SFPrompt: Communication-Efficient Split Federated Fine-Tuning for Large Pre-Trained Models over Resource-Limited Devices
Linxiao Cao, Yifei Zhu, Wei Gong
TL;DR
SFPrompt tackles the problem of privately fine-tuning large pre-trained models on resource-limited devices by combining split learning with federated learning. It partitions the model into head $W_h$, body $W_b$, and tail $W_t$, placing $W_C=[W_h,W_t]$ on clients and $W_S=W_b$ on the server, and introduces learnable prompts $p$ alongside a three-phase training process that includes local-loss updates and dataset pruning. The key contributions are the introduction of a dynamic client-server partitioning strategy, prompt-based fine-tuning, and an EL2N-driven data pruning mechanism that collectively reduce communication and computation while preserving privacy.
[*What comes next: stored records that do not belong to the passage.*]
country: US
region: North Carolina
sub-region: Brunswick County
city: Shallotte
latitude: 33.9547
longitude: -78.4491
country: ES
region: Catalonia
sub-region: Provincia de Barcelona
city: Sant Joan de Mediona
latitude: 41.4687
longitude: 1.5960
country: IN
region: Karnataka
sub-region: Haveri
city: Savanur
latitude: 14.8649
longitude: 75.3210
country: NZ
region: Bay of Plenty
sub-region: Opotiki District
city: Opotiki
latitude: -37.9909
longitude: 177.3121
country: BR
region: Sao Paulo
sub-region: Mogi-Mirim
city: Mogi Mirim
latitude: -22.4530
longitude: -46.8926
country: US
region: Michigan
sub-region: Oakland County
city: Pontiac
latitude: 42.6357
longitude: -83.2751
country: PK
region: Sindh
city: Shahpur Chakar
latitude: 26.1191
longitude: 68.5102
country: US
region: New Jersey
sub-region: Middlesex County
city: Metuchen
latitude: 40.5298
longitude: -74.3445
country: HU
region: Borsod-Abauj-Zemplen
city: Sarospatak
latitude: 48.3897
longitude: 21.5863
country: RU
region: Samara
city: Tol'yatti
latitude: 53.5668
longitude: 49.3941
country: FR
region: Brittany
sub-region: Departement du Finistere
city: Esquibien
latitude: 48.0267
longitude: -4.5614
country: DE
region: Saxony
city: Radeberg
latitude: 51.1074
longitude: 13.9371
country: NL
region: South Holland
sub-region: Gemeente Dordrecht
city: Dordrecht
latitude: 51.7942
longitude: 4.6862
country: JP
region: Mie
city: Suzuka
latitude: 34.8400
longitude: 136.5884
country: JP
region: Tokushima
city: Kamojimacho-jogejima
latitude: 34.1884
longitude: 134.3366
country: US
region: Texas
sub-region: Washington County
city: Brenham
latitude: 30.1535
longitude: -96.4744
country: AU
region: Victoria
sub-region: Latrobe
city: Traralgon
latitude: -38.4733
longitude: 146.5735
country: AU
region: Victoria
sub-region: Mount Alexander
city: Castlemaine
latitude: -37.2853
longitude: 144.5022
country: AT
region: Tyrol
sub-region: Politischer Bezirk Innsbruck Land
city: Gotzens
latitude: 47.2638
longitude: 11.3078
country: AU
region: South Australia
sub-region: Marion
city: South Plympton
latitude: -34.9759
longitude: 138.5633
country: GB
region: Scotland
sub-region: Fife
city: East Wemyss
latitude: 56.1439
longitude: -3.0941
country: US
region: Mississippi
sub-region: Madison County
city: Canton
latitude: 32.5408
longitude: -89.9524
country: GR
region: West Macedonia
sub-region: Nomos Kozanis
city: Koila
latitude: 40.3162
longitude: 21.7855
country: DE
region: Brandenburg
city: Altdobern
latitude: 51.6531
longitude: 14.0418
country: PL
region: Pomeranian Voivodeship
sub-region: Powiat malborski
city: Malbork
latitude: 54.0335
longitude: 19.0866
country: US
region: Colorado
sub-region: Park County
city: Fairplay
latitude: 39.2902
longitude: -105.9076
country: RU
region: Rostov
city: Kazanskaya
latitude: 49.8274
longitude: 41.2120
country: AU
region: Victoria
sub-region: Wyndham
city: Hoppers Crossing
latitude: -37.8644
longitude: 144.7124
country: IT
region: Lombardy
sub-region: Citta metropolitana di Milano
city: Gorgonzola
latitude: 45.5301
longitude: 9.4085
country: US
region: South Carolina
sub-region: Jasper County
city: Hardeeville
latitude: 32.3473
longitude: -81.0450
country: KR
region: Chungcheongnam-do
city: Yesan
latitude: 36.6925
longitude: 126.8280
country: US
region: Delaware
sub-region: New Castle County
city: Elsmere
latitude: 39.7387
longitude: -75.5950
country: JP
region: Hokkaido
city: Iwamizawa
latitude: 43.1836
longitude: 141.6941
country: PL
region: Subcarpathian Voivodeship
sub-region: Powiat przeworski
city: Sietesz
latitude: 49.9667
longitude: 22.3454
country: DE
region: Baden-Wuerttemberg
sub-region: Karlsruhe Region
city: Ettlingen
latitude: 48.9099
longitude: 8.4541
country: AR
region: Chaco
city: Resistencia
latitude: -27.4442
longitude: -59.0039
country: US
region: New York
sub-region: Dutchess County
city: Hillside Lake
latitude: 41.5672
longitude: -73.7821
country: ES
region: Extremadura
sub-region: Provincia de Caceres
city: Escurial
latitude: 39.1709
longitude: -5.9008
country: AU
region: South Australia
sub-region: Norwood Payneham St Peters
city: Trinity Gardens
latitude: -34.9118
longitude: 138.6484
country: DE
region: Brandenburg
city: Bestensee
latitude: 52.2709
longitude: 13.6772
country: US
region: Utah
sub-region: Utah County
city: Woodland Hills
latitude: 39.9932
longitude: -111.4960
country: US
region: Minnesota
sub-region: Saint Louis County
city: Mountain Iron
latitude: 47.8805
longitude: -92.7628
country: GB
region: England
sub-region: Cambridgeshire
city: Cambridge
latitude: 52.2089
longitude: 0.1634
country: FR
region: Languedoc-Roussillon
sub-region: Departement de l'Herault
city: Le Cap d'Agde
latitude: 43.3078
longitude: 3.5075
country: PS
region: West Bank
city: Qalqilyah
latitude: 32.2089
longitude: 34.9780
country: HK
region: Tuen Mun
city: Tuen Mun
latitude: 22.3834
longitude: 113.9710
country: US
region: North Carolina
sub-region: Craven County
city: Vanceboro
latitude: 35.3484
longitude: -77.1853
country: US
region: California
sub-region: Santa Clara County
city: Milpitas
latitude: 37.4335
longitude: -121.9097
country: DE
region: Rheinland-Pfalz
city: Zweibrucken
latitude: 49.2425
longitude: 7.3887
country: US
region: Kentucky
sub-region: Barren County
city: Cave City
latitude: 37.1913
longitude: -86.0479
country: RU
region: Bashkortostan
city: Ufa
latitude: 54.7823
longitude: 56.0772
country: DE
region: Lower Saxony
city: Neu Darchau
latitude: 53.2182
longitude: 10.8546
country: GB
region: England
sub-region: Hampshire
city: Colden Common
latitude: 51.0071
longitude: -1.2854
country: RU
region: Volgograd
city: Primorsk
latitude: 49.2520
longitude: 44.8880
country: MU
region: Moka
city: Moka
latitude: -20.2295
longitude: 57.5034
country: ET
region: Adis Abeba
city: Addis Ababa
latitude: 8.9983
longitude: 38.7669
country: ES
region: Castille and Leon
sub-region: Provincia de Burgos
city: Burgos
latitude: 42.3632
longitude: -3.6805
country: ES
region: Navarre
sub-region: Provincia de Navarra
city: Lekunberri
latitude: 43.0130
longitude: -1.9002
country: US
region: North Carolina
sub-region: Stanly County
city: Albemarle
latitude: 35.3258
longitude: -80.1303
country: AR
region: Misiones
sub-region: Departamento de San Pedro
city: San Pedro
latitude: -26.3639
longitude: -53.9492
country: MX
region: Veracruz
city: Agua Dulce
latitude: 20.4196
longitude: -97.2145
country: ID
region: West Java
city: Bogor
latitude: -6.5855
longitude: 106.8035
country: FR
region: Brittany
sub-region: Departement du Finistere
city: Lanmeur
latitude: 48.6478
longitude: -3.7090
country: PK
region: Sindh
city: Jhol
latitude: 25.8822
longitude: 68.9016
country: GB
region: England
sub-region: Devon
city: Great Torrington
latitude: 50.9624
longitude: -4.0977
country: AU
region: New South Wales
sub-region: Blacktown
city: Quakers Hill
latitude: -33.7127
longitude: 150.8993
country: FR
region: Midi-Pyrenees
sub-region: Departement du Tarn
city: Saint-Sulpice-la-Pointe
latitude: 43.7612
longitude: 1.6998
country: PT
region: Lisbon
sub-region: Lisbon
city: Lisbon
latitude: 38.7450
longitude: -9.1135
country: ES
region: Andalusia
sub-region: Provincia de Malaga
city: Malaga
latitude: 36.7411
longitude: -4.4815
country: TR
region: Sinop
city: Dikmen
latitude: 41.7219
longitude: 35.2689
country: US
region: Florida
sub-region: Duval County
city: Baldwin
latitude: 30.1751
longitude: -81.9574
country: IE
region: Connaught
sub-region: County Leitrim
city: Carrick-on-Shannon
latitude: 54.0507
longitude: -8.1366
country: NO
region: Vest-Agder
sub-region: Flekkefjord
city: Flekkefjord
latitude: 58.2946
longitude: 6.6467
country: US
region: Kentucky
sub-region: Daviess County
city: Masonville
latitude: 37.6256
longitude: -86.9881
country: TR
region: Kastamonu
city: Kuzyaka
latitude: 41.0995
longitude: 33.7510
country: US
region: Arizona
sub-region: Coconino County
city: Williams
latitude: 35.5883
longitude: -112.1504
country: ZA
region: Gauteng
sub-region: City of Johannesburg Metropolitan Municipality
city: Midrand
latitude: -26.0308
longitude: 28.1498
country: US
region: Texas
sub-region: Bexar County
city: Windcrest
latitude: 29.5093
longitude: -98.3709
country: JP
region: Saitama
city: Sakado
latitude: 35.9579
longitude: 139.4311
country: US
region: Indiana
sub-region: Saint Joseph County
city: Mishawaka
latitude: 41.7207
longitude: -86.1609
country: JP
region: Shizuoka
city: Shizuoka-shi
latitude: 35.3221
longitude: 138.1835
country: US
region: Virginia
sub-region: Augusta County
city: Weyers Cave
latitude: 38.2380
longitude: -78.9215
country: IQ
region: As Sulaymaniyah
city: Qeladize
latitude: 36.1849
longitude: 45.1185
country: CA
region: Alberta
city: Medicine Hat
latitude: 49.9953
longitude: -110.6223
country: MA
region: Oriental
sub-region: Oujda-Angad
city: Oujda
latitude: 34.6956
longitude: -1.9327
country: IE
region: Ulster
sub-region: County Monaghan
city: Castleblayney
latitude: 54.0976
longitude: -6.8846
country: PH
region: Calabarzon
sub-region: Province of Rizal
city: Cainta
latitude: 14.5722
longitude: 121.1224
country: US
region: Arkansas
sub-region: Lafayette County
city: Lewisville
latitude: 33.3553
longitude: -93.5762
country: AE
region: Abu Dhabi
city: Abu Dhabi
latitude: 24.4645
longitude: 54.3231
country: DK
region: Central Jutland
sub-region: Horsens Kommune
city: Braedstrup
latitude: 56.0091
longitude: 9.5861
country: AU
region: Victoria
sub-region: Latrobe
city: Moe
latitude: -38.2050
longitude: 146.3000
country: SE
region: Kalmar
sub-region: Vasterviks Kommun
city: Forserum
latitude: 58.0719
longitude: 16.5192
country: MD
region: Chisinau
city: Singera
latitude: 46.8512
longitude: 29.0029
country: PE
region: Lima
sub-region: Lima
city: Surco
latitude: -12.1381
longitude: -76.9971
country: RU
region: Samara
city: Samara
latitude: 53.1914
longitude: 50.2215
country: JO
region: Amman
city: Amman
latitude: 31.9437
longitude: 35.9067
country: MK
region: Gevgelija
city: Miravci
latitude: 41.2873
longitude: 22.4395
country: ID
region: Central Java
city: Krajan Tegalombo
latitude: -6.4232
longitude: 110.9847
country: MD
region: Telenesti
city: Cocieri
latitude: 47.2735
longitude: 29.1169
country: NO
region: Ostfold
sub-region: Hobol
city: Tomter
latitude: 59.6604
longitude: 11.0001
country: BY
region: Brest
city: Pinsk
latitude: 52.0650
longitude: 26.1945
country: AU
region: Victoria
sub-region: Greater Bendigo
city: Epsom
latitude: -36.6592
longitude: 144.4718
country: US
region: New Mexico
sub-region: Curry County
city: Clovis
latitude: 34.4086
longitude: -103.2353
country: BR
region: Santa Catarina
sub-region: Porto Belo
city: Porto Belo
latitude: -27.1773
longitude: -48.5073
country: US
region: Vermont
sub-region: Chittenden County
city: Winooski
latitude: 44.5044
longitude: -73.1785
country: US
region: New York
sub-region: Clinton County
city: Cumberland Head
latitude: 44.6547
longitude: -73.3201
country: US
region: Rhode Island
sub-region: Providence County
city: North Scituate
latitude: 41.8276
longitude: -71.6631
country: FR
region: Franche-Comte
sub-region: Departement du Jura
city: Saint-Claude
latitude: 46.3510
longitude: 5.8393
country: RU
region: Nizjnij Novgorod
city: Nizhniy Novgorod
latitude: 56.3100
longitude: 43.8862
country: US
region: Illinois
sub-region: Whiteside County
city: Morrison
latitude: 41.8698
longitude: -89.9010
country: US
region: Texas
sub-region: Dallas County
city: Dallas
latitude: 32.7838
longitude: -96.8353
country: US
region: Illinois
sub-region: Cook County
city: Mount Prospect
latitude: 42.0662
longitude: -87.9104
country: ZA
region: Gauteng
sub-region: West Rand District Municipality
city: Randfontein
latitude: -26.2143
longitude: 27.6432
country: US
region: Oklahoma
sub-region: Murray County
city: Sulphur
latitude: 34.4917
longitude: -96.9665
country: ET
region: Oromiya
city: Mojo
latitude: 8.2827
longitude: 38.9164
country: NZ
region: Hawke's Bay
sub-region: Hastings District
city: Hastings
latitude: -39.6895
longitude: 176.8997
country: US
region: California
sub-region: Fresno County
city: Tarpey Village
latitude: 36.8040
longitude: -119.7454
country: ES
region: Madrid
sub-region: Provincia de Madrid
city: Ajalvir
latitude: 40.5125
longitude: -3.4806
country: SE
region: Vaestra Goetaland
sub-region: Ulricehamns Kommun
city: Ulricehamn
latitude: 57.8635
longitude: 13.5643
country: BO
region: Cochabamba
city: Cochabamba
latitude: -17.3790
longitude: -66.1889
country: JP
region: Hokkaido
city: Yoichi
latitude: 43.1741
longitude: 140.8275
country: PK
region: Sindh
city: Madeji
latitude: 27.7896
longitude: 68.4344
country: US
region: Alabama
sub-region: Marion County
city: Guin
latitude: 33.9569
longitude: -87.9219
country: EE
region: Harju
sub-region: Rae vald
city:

Empirical results on ViT-based vision tasks show SFPrompt achieves competitive accuracy with substantially lower local FLOPs (about 0.46% of FL) and much less communication (roughly 0.47× for ViT-base and 0.19× for ViT-Large) compared with full federated fine-tuning and other baselines, highlighting its practicality for privacy-constrained, resource-limited deployments.
Abstract
Large pre-trained models have exhibited remarkable achievements across various domains. The substantial training costs associated with these models have led to wide studies of fine-tuning for effectively harnessing their capabilities in solving downstream tasks. Yet, conventional fine-tuning approaches become infeasible when the model lacks access to downstream data due to privacy concerns. Naively integrating fine-tuning approaches with the emerging federated learning frameworks incurs substantial communication overhead and exerts high demand on local computing resources, making it impractical for common resource-limited devices. In this paper, we introduce SFPrompt, an innovative privacy-preserving fine-tuning method tailored for the federated setting where direct uploading of raw data is prohibited and local devices are resource-constrained to run a complete pre-trained model. In essence, SFPrompt judiciously combines split learning with federated learning to handle these challenges. Specifically, the pre-trained model is first partitioned into client and server components, thereby streamlining the client-side model and substantially alleviating computational demands on local resources. SFPrompt then introduces soft prompts into the federated model to enhance the fine-tuning performance. To further reduce communication costs, a novel dataset pruning algorithm and a local-loss update strategy are devised during the fine-tuning process. Extensive experiments demonstrate that SFPrompt delivers competitive performance as the federated full fine-tuning approach while consuming a mere 0.46% of local computing resources and incurring 53% less communication cost.